Weaning From High Flow Nasal Oxygen in Acute Respiratory Failure : a Target Trial Emulation (NCT07030413) | Clinical Trial Compass
Active — Not RecruitingNot Applicable
Weaning From High Flow Nasal Oxygen in Acute Respiratory Failure : a Target Trial Emulation
France2,000 participantsStarted 2019-11-01
Plain-language summary
Acute respiratory failure is a frequent reason for admission to the intensive care unit (ICU). It is associated with high healthcare consumption and mortality.
High-flow nasal oxygen (HFNO) improves comfort, reduces the risk of intubation and may reduce the risk of mortality in the most severe patients with acute hypoxemic respiratory failure compared with other oxygenation strategies. Therefore, HFNO is recommended as a first-line non-invasive oxygenation strategy in acute hypoxemic respiratory failure.
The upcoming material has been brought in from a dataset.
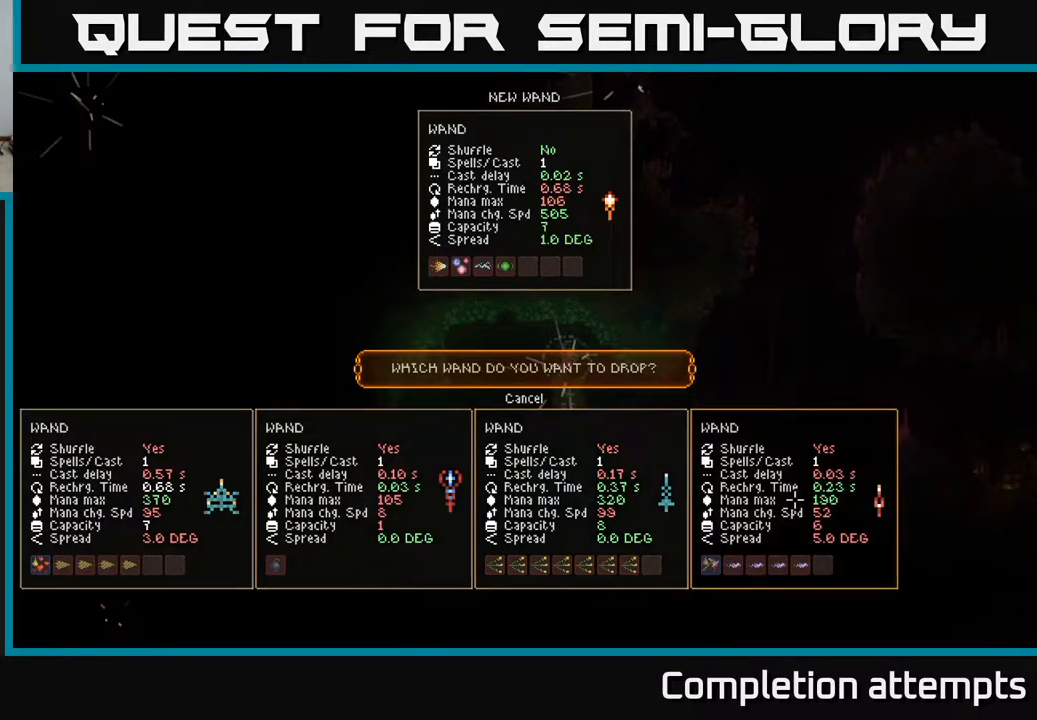
{"buttons": ["DPAD_LEFT"], "left_stick": "center", "right_stick": "center", "events": [[300, "DPAD_LEFT", "down"], [383, "DPAD_LEFT", "up"], [467, "DPAD_LEFT", "down"]]}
The timing of weaning patients from HFNO is complex. On the one hand, failure to wean from HFNO is associated with prolonged duration of HFNO and prolonged ICU stay. On the other hand, continued HFNO in patients ready to be weaned may unnecessarily prolong ICU stay and contribute to overwhelming of ICU capacities.
The overarching goal of this study is to identify the characteristics of patients in whom weaning from HFNO is not beneficial.
Who can participate
Age range
18 Years
Sex
ALL
See this in plain English?
AI-rewrites the medical criteria so a patient or caregiver can understand them. Always confirm with the trial site.
Inclusion Criteria:
* Adult patients (age \> 18)
* Admitted to participating ICUs
* Treated with HFNO at the attending physician's discretion for acute respiratory failure (defined as respiratory rate ≥ 25 breaths/min)
Exclusion Criteria:
* Prophylactic HFNO to prevent reintubation after extubation
* Noninvasive ventilation before HFNO initiation
Questions worth asking your doctor
Bring these to your next appointment. They're a starting point for a shared conversation — not a sign you qualify or a recommendation to enrol.
1Based on my diagnosis and history, is this trial worth exploring for me — or is there a standard treatment we should try first?
2What does this trial's phase tell us about how much is already known about its safety and benefit?
3What would taking part actually involve for me — visits, tests, time, and travel?
4What are the known and possible risks or side effects I should weigh, and how would they be monitored?
5If this trial isn't the right fit, what other options or trials would you suggest I look into?
Generated to help you prepare — always confirm anything about your own eligibility and care with the study team and your doctor.
Questions for the trial coordinator
The trial coordinator is the person who runs the study day to day. These cover the practical side — logistics, costs, and what taking part would actually mean for your life. The study team confirms whether you meet the criteria; these are questions to ask, not a sign you qualify.
1What does taking part actually involve week to week — how many visits, where, and how long does each one take?
2What costs are covered by the study, and what might I have to pay for myself, including travel, parking, or time off work?
3What happens during screening, and what happens if the study team confirms I don't meet the criteria after those tests?
4Who pays for the scans, blood work, and other tests the trial requires — the study, my insurance, or me?
5How will being in the trial affect my regular care, and will my own doctor stay informed and involved?
6Can I leave the trial at any point if I change my mind, and what would happen to my care if I do?
A starting point for the conversation — always confirm anything about your own eligibility, costs, and care with the study team and your doctor.